[Stored records]
· · · ·

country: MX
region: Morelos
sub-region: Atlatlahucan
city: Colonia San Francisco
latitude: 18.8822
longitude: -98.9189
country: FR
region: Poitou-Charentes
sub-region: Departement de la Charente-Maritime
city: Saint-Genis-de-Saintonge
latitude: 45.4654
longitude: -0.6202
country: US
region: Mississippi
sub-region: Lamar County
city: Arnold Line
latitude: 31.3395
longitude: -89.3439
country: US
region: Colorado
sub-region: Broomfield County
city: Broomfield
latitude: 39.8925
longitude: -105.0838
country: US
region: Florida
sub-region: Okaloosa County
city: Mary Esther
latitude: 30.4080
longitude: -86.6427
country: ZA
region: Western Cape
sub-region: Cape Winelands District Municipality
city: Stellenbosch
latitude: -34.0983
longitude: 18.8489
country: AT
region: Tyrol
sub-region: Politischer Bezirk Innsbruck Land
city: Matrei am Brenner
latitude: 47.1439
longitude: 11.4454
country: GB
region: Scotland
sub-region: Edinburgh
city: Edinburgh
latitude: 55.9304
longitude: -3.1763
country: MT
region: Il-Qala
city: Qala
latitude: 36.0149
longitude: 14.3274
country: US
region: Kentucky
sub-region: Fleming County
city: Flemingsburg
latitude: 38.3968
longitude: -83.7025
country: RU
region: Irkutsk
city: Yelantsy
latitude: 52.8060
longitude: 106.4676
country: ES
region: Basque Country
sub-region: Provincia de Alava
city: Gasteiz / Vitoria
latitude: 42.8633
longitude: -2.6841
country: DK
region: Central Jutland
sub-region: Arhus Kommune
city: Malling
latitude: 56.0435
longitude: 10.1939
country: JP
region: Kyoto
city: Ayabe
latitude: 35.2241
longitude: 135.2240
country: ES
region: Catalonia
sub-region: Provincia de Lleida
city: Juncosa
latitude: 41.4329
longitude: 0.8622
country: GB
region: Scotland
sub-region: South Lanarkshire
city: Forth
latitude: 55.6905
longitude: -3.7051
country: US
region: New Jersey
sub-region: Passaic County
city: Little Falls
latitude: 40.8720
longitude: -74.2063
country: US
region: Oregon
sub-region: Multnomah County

· · · ·

Turn the lines in the rows above into a numbered list, leaving out any blank lines.

1. country: MX
2. region: Morelos
3. sub-region: Atlatlahucan
4. city: Colonia San Francisco
5. latitude: 18.8822
6. longitude: -98.9189
7. country: FR
8. region: Poitou-Charentes
9. sub-region: Departement de la Charente-Maritime
10. city: Saint-Genis-de-Saintonge
11. latitude: 45.4654
12. longitude: -0.6202
13. country: US
14. region: Mississippi
15. sub-region: Lamar County
16. city: Arnold Line
17. latitude: 31.3395
18. longitude: -89.3439
19. country: US
20. region: Colorado
21. sub-region: Broomfield County
22. city: Broomfield
23. latitude: 39.8925
24. longitude: -105.0838
25. country: US
26. region: Florida
27. sub-region: Okaloosa County
28. city: Mary Esther
29. latitude: 30.4080
30. longitude: -86.6427
31. country: ZA
32. region: Western Cape
33. sub-region: Cape Winelands District Municipality
34. city: Stellenbosch
35. latitude: -34.0983
36. longitude: 18.8489
37. country: AT
38. region: Tyrol
39. sub-region: Politischer Bezirk Innsbruck Land
40. city: Matrei am Brenner
41. latitude: 47.1439
42. longitude: 11.4454
43. country: GB
44. region: Scotland
45. sub-region: Edinburgh
46. city: Edinburgh
47. latitude: 55.9304
48. longitude: -3.1763
49. country: MT
50. region: Il-Qala
51. city: Qala
52. latitude: 36.0149
53. longitude: 14.3274
54. country: US
55. region: Kentucky
56. sub-region: Fleming County
57. city: Flemingsburg
58. latitude: 38.3968
59. longitude: -83.7025
60. country: RU
61. region: Irkutsk
62. city: Yelantsy
63. latitude: 52.8060
64. longitude: 106.4676
65. country: ES
66. region: Basque Country
67. sub-region: Provincia de Alava
68. city: Gasteiz / Vitoria
69. latitude: 42.8633
70. longitude: -2.6841
71. country: DK
72. region: Central Jutland
73. sub-region: Arhus Kommune
74. city: Malling
75. latitude: 56.0435
76. longitude: 10.1939
77. country: JP
78. region: Kyoto
79. city: Ayabe
80. latitude: 35.2241
81. longitude: 135.2240
82. country: ES
83. region: Catalonia
84. sub-region: Provincia de Lleida
85. city: Juncosa
86. latitude: 41.4329
87. longitude: 0.8622
88. country: GB
89. region: Scotland
90. sub-region: South Lanarkshire
91. city: Forth
92. latitude: 55.6905
93. longitude: -3.7051
94. country: US
95. region: New Jersey
96. sub-region: Passaic County
97. city: Little Falls
98. latitude: 40.8720
99. longitude: -74.2063
100. country: US
101. region: Oregon
102. sub-region: Multnomah County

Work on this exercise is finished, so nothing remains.